Julia had tried to tell her, but Kate had ignored her, because Julia was Julia, and because, from the day they’d started Smith, she’d had an idea of what Emmie was, and she’d stuck to it, an idea compounded entirely of her own insecurities. She’d just assumed, she’d always assumed, that Emmie’s name and position shielded her from everything, that being a Van Alden made her impervious, dancing obliviously through life, showering charity on lesser mortals. She’d wanted, if she were being honest with herself, to bring Emmie down a notch, to make her feel what it was to be small. Because Emmie’s father belonged to private clubs and Kate’s had driven a wagon full of beer.
But Kate’s father had loved her. Her stepfather loved her. Even her ridiculous brothers loved her, when they weren’t busy tormenting the life out of her. Her mother, who didn’t approve of what she was doing, had come to see her off and sent her boots.
And what did Emmie have? A mother who cared for everyone but her. A father who ignored her. A friend who wasn’t much of a friend at all.
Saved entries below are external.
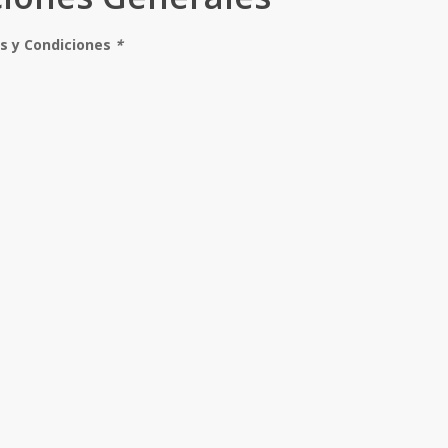
os y Condiciones
*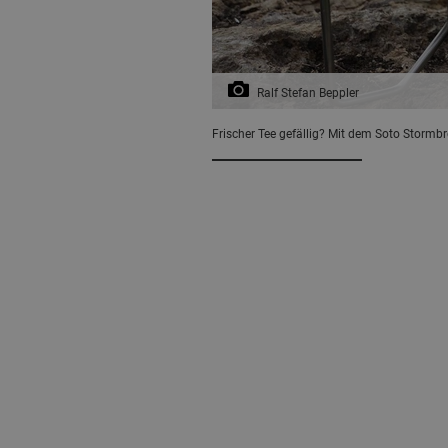
Ralf Stefan Beppler
Frischer Tee gefällig? Mit dem Soto Stormbre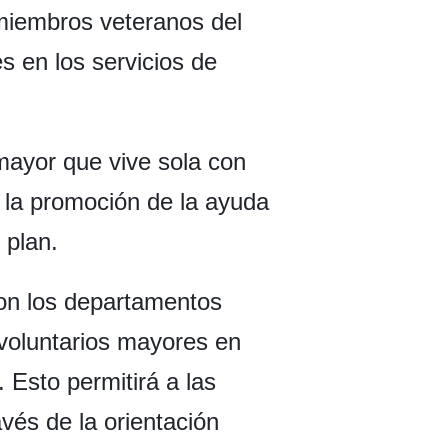
 miembros veteranos del
s en los servicios de
mayor que vive sola con
o la promoción de la ayuda
 plan.
 con los departamentos
 voluntarios mayores en
. Esto permitirá a las
vés de la orientación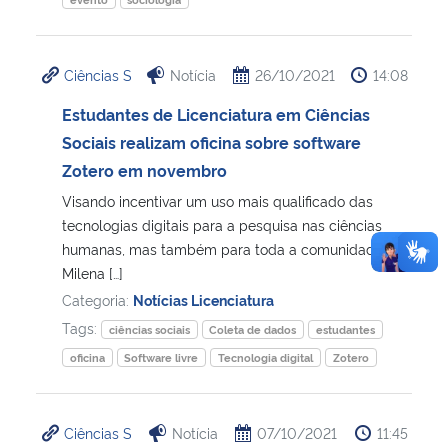
Ciências S
Notícia
26/10/2021
14:08
Estudantes de Licenciatura em Ciências
Sociais realizam oficina sobre software
Zotero em novembro
Visando incentivar um uso mais qualificado das
tecnologias digitais para a pesquisa nas ciências
humanas, mas também para toda a comunidade,
Milena […]
Categoria:
Notícias Licenciatura
Tags:
ciências sociais
Coleta de dados
estudantes
oficina
Software livre
Tecnologia digital
Zotero
Ciências S
Notícia
07/10/2021
11:45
There was no point in going over it again and again, Kate told herself. She’d finish her errands, get back to Grécourt as soon as Mrs. Barrett and the rail system would allow, and do her best to make up for the damage she’d done. In the meantime, she had fruit trees and chickens to acquire.
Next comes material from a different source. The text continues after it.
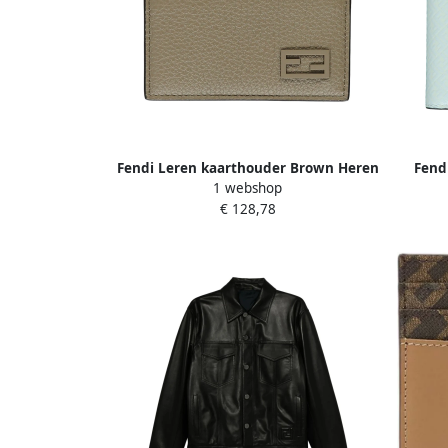
Fendi Leren kaarthouder Brown Heren
Fend
1 webshop
€ 128,78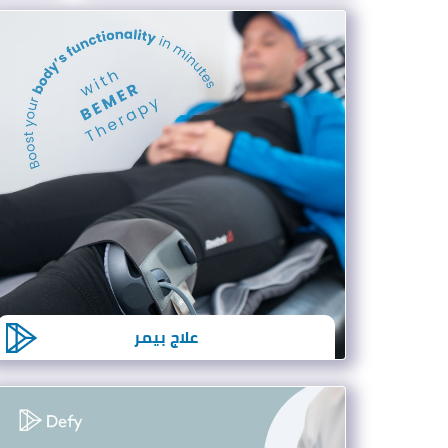
علاج بيمر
Florence had told her to see the national nurseries about fruit trees, the next step in the grand replanting project.
A very nice lieutenant received Kate cordially, offered her coffee, showed her their survey of the area, and told her it couldn’t be done.
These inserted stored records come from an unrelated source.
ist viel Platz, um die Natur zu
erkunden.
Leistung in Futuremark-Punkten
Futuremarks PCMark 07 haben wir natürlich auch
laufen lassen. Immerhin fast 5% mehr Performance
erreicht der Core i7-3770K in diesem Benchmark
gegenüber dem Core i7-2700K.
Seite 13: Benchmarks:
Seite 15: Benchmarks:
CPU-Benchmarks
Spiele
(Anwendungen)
“Why not? Is it the cost?” He’d shown her their maps of the region, estimating that to replace the fruit trees destroyed by the Germans in their villages would cost somewhere between six and seven thousand dollars. It was a sum that made Kate’s stomach clench, but if there was one thing that she had learned in helping to run the Unit, it was that sums that had seemed unthinkable to her were well within the reach of Smith’s alumnae.